About this WINE
The 'Esole' winery, led by siblings Federica Dessolis and Francesco, is an exceptional addition to Sardinia's emerging generation of young wine producers. Federica's personal journey is a testament to the passion and dedication driving this innovative wave of winemakers on the island.
Starting her wine education at the Faculty of Oenology in Oristano, Sardinia, at twenty-seven, Federica's thirst for knowledge propelled her beyond her homeland. She embarked on an international adventure, first exploring the Loire region in France and then immersing herself in the revered winemaking traditions of Burgundy.
In Burgundy, Federica embraced the world-renowned winemaking practices and pursued advanced studies in oenology at the prestigious DNO (Diplôme National d'Oenologue) in Dijon. This experience allowed her to deepen her understanding of winemaking techniques and refine her expertise in the craft.
Her journey continued at notable wineries in Burgundy, including Vincent Girardin, where she honed her skills and absorbed the essence of Burgundian winemaking. Demonstrating her unwavering commitment to excellence, Federica joined the ranks of one of the most esteemed names in the wine world – Domaine de la Romanée Conti. Working at this legendary estate, renowned for its highly sought-after wines, exposed Federica to the pinnacle of winemaking craftsmanship.
Expanding her horizons, Federica ventured to the prestigious wine region of Châteauneuf-du-Pape in the Rhône Valley. There, she gained valuable insights and practical knowledge at Domaine Marcoux, a renowned winery known for its exceptional wines.
Armed with a diverse educational background, international exposure, and hands-on experience at esteemed wineries, Federica Dessolis returned to Sardinia alongside her brother Francesco to establish the 'Esole' winery. Their goal is to create wines that authentically reflect the unique terroir of Sardinia while showcasing their profound understanding of winemaking traditions and innovative techniques acquired throughout their journey.

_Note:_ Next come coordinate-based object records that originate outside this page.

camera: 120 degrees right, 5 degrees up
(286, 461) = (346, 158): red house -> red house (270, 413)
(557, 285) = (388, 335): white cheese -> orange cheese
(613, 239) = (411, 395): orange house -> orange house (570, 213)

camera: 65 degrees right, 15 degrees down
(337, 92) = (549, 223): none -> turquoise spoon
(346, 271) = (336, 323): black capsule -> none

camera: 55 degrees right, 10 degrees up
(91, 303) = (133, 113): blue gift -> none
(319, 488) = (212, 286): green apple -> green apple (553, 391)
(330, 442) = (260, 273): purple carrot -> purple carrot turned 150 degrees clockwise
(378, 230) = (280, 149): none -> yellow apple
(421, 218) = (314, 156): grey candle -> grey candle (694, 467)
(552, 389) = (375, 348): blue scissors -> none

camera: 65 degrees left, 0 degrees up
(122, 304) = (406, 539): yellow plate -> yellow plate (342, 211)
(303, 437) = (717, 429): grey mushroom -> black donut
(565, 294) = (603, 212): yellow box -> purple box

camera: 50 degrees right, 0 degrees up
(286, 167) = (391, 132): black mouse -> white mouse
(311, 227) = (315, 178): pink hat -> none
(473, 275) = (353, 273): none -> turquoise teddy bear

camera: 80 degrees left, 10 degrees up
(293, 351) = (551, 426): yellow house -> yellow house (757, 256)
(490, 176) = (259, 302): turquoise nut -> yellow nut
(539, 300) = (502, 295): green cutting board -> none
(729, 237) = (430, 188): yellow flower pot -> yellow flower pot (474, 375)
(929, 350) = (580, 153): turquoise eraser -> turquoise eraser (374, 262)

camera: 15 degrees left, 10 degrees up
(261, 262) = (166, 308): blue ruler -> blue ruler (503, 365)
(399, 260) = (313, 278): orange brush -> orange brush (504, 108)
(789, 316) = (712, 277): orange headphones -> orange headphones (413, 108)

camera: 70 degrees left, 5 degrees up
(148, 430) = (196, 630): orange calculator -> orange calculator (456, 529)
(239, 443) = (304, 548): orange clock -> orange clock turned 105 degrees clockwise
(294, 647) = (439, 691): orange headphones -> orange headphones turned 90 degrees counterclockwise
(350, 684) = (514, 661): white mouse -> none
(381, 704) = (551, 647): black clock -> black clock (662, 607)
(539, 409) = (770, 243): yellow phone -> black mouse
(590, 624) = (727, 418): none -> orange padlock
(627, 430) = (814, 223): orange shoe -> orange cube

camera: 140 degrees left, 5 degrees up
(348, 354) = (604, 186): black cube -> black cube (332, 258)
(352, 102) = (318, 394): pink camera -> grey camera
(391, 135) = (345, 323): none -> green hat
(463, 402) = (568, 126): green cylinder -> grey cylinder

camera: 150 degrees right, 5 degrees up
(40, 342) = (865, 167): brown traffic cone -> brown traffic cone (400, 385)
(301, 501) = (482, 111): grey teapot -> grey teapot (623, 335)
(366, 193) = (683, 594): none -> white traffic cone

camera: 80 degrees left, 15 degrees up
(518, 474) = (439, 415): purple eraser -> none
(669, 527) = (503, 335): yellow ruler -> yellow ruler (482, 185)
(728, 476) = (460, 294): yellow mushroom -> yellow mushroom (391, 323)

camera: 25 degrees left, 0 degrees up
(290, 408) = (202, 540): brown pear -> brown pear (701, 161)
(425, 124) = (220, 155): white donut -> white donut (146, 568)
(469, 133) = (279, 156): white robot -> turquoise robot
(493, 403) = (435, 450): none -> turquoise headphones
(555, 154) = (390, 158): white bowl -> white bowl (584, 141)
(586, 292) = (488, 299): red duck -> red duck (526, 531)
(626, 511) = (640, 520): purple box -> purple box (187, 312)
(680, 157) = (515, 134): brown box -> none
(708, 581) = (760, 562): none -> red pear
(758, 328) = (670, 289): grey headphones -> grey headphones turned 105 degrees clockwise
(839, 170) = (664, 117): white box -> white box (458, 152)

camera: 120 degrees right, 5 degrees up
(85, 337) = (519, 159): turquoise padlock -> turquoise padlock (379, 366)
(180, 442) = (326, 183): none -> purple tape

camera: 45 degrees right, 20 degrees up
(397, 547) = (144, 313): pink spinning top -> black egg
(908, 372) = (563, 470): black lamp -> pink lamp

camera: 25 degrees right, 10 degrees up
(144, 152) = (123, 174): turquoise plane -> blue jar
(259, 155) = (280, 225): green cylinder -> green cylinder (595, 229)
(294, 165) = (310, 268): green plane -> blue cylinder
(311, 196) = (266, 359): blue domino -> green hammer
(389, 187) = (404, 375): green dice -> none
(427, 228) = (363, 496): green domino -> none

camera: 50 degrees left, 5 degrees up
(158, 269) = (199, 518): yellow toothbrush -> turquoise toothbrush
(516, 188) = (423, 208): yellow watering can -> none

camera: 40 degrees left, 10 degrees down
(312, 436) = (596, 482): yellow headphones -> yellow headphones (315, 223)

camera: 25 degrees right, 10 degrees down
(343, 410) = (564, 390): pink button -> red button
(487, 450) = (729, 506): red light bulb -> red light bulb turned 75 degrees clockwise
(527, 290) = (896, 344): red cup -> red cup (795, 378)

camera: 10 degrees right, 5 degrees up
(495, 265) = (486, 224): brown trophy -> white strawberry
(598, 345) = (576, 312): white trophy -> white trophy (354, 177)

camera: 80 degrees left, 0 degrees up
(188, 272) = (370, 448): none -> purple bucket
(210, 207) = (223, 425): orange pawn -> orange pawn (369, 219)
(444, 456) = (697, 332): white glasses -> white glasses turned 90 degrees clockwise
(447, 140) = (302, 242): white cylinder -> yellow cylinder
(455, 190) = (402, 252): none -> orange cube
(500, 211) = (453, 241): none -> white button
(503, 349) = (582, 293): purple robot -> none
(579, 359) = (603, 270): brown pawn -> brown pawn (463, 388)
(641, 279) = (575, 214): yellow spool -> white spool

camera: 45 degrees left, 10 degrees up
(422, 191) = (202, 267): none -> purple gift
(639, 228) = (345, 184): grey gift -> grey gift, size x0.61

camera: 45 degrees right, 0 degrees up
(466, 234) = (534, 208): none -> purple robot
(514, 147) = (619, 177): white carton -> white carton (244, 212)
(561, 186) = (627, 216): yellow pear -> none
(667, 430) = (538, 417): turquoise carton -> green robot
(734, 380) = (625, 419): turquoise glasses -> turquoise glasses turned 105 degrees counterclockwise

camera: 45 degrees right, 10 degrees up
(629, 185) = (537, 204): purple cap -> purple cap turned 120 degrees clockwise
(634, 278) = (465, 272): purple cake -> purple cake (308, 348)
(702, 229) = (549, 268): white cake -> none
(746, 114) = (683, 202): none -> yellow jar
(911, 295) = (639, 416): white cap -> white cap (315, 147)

Sardinia's remarkable geography encompasses mountains, hills, and coastal plains, displaying distinct soil compositions and sun exposure. The island takes pride in its indigenous grape varieties, including Cannonau (Grenache), Carignano, Bovale Sardo, Monica, Vermentino, Nuragus, and Malvasia di Sardegna.
Sustainable agricultural practices are essential for many wine producers, prioritising organic and biodynamic viticulture while minimising chemical usage and artificial interventions. This environmentally conscious approach safeguards the natural balance, nurtures soil health, and allows the wines to reflect the unique qualities of the grapes and terroir authentically.
Winemakers will typically blend traditional and modern winemaking techniques. The reds often undergo extended maceration and oak barrel ageing, enhancing their structure and complexity. White wines, on the other hand, typically undergo fermentation and ageing in stainless steel to preserve their freshness and fruity flavours. However, some producers experiment with ageing certain white wines in oak barrels, imparting additional richness and character.
Sardinia houses several wine consortia and associations dedicated to promoting and protecting the quality and reputation of its wines. These organisations establish regulations and guidelines, ensuring the authenticity and excellence of wines produced on the island. Notable examples include the Consorzio Tutela Vini Cannonau and the Consorzio di Tutela Vermentino di Gallura.
Sardinian wines are a perfect complement to the island's rich culinary heritage. Cannonau wines harmonise with roasted meats, game, and hearty stews, while Vermentino pairs beautifully with seafood dishes, shellfish, and fresh cheeses. Sardinian cuisine, known for its rustic and flavorful dishes, offers delightful combinations with local wines.
Grenache (Noir) is widely grown and comes in a variety of styles. Believed to originate in Spain, it was, in the late 20th century, the most widely planted black grape variety in the world. Today it hovers around seventh in the pecking order. It tends to produce very fruity, rich wines that can range quite widely in their level of tannin.
In many regions – most famously the Southern Rhône, where it complements Syrah and Mourvèdre, among other grapes – it adds backbone and colour to blends, but some of the most notable Châteauneuf du Pape producers (such as Château Rayas) make 100 percent Grenache wines. The grape is a component in many wines of the Languedoc (where you’ll also find its lighter-coloured forms, Grenache Gris and Blanc) and is responsible for much southern French rosé – taking the lead in most Provence styles.
Found all over Spain as Garnacha Tinta (spelt Garnaxa in Catalonia), the grape variety is increasingly detailed on wine labels there. Along with Tempranillo, it forms the majority of the blend for Rioja’s reds and has been adopted widely in Navarra, where it produces lighter styles of red and rosado (rosé). It can also be found operating under a pseudonym, Cannonau, in Sardinia.
Beyond Europe, Grenache is widely planted in California and Australia, largely thanks to its ability to operate in high temperatures and without much water. Particularly in the Barossa Valley, there are some extraordinary dry-farmed bush vines, some of which are centuries old and produce wines of startling intensity.